Around this time, I thought about all the bands I'd seen since my first concert, Rush, in 1981. The list included mainstream bands like The Police, The J. Geils Band, The Go-Go's and R.E.M., semi-famous bands like The Ramones, Hoodoo Gurus and Butthole Surfers, right down to local hardcore bands like Chronic Disorder, The White Pigs and Violent Children. Then I started thinking about certain bands and specific incidents or stories I associated with seeing them play live, or traveling to their gigs, or simply talking about them. And then I thought about music in general and how it was such an important part of my identity, and shouldn't I write some stories reflecting that fact?
I decided to challenge myself and start writing stories, some completely true, some total fabrication and others a mixture of the two. They key, as I mentioned, was to keep them short, under 2,000 words, so that people might actually read them. I hoped to write one a month, a schedule that I maintained for a while, but as the project wore on, time spread out a bit. So, a project that I initially thought would take me close to two years (I hoped to write at least 20 stories) ended up stretching out more than five years.
I solicited input from the folks to whom I sent the stories, and got plenty of constructive criticism, along with lots of pats on the back. These comments kept me going, although I really had no direction. It was just something to do, a project that kicked into higher gear after I got laid off from Webnoize, and before the birth of my first child in May 2002.
It was the third story, "Sister Ray Ugly," that sent the first signal that I just might be onto something here. The story was 90% true and felt really good to write. Unlike "Kerosene on the Scarecrow," which was a goof, and "Me and Mrs. Stills (We Ain't Got a Thing Going On)," which was uneventful, things happened in "Sister Ray Ugly," and I realized that in order for (C)rock Stories to work, the tales needed to be more interesting than their real-life versions.
With loads of editing, this story is now called "Sister Fey," and features one of my favorite characters, a crazed Southern punk named Scarlett who threatens bodily harm to the narrator (I'm the unnamed narrator in all of the stories).
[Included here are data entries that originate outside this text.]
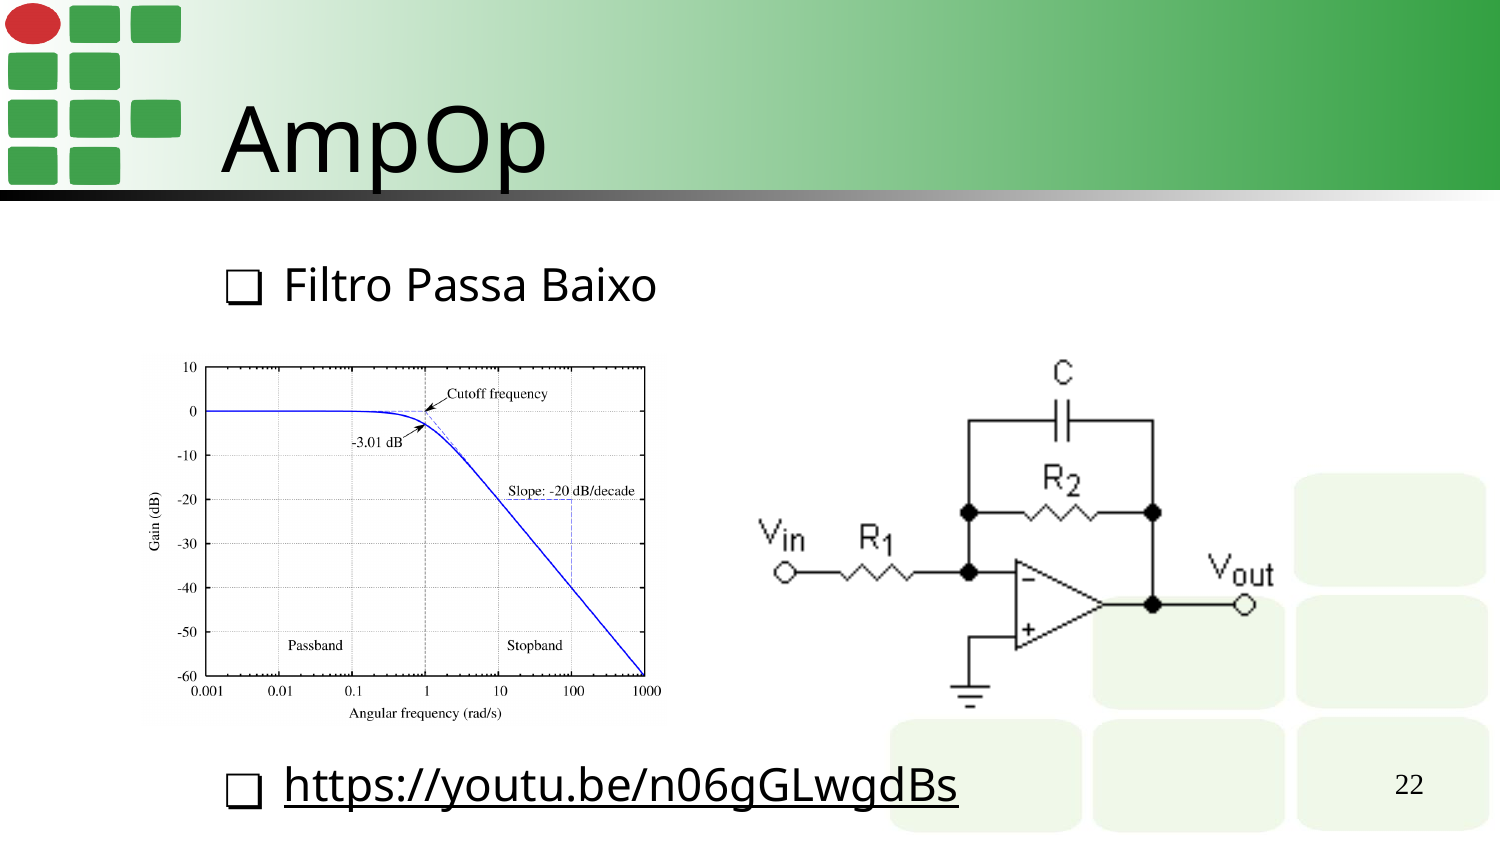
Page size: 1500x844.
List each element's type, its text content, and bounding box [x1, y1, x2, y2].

text_box AmpOp [206, 26, 1468, 207]
picture [5, 3, 181, 185]
text_box Filtro Passa Baixo [193, 248, 1469, 324]
text_box https://youtu.be/n06gGLwgdBs [193, 748, 1469, 824]
picture [724, 353, 1495, 835]
picture [141, 353, 667, 726]
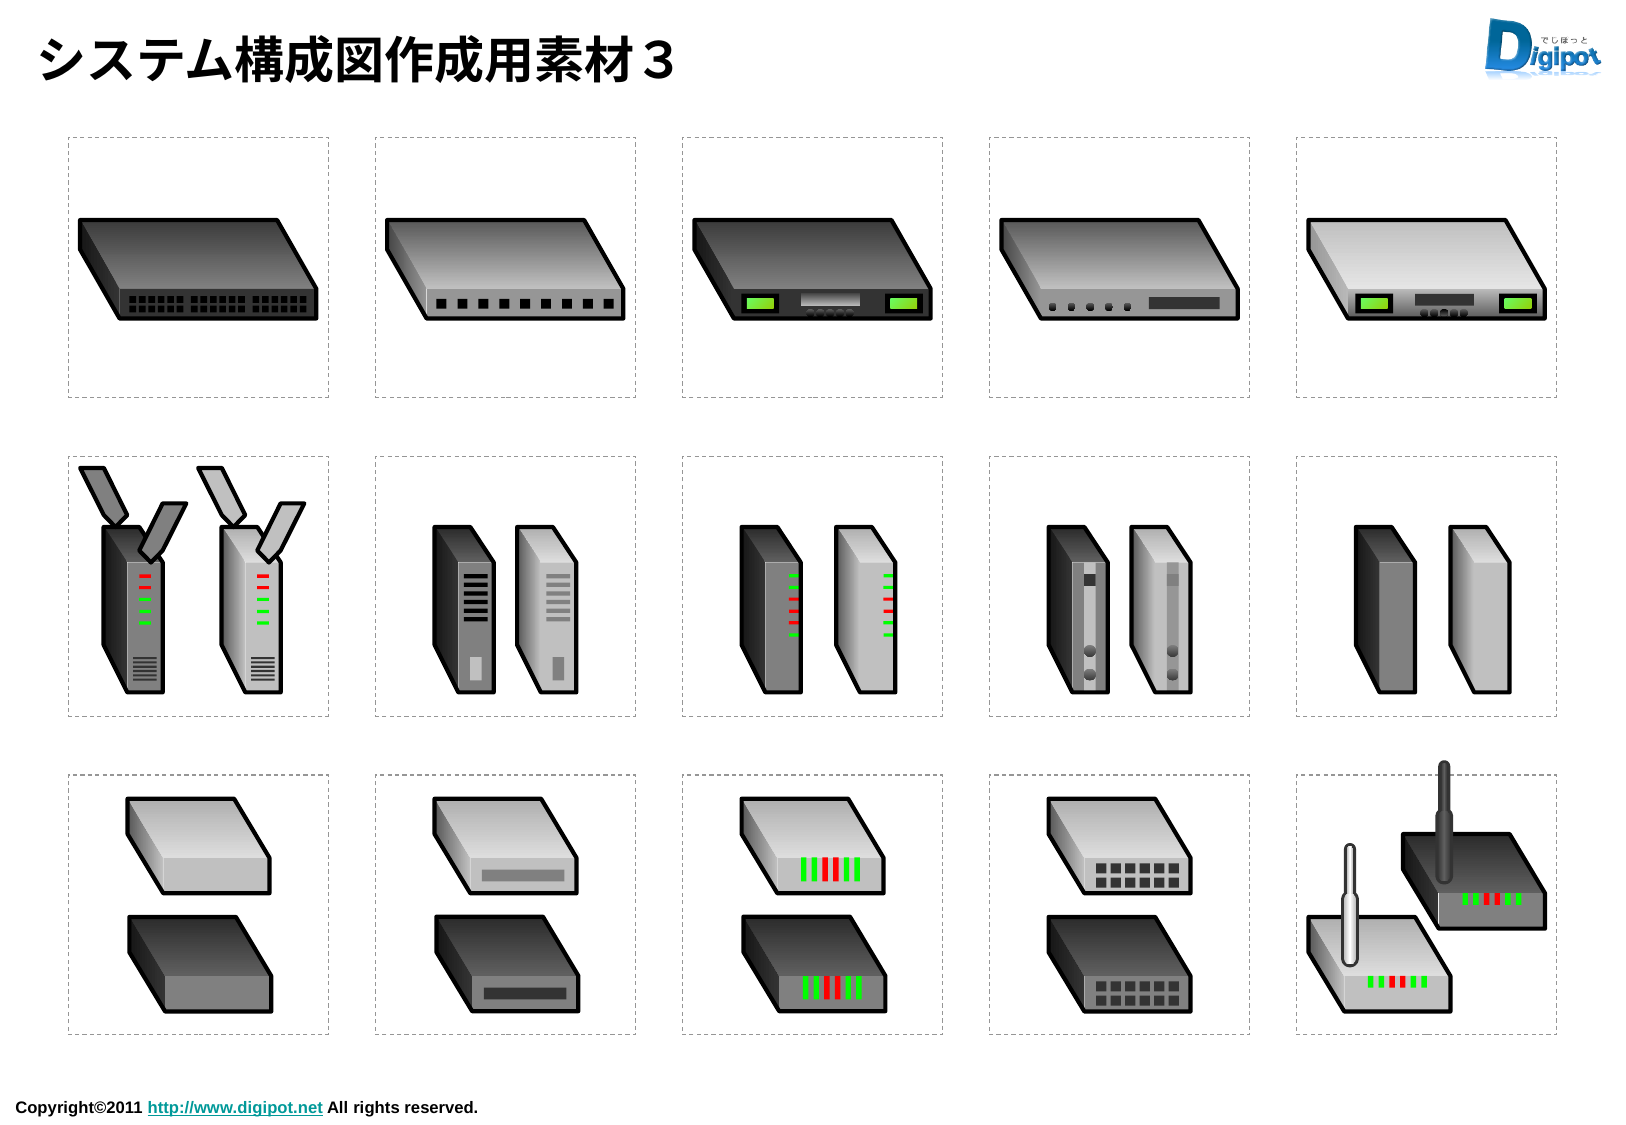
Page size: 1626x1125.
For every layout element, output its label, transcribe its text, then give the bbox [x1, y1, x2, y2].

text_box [198, 467, 305, 693]
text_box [836, 526, 896, 693]
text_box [741, 798, 884, 894]
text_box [434, 526, 494, 693]
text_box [1355, 526, 1416, 693]
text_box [1048, 916, 1191, 1012]
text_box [434, 798, 577, 894]
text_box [129, 916, 272, 1012]
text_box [1308, 845, 1451, 1012]
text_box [1048, 798, 1191, 894]
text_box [127, 798, 270, 894]
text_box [1450, 526, 1510, 693]
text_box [1308, 220, 1545, 319]
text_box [1403, 763, 1546, 929]
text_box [1131, 526, 1191, 693]
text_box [694, 220, 931, 319]
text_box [517, 526, 577, 693]
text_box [80, 467, 187, 693]
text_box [387, 220, 624, 319]
picture [1485, 18, 1602, 82]
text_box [741, 526, 801, 693]
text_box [743, 916, 886, 1012]
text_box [1001, 220, 1238, 319]
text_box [1048, 526, 1108, 693]
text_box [80, 220, 317, 319]
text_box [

Special props go out to my buddy Ric Dube, who, after reading the original version of this story, commented that, "20 more like this and you'll have a very good book on your hands." That was a motivating factor, for sure.
Anyway, I cranked out a total of 17 stories, and then cut two of them out, feeling 15 was a good number for my book. I spent a lot of time (I mean a LOT!) totally reworking the stories, aware that if I hoped to convince people to whom I'd emailed the originals for free that they were worth paying for, the stories had to actually have themes, be stretched out so they could breathe more, and come alive in people's hands.
There were times when I forgot about/ignored/lost interest in these stories. I knew I wanted to finish them and put them in a book, and knew I would some day. But I didn't think it would take me 10 years from start to finish. But now that the book is close to publication, I'm proud of myself for sticking with it, and am confident that these stories are funny, poignant and absurd, and present an accurate picture of what it was like being a slacker going to punk rock shows from the mid-'80s to the mid-'90s, struggling with love and friendship, defending my musical taste, dealing with the mayhem of rock and roll and trying to figure out how to grow up.
The book will be available soon via the retail site for print on-demand company Booklocker; it will also be available for special order via Amazon, BarnesandNoble.com and other web sites served by book distributor Ingram. Booklocker will also sell digital versions of the book that are in PDF format, which means you can't use it on a Kindle. But because I'm free to list my book elsewhere, I have the option of listing it with Amazon, which means that at some point Kindle users might be able to buy and view it.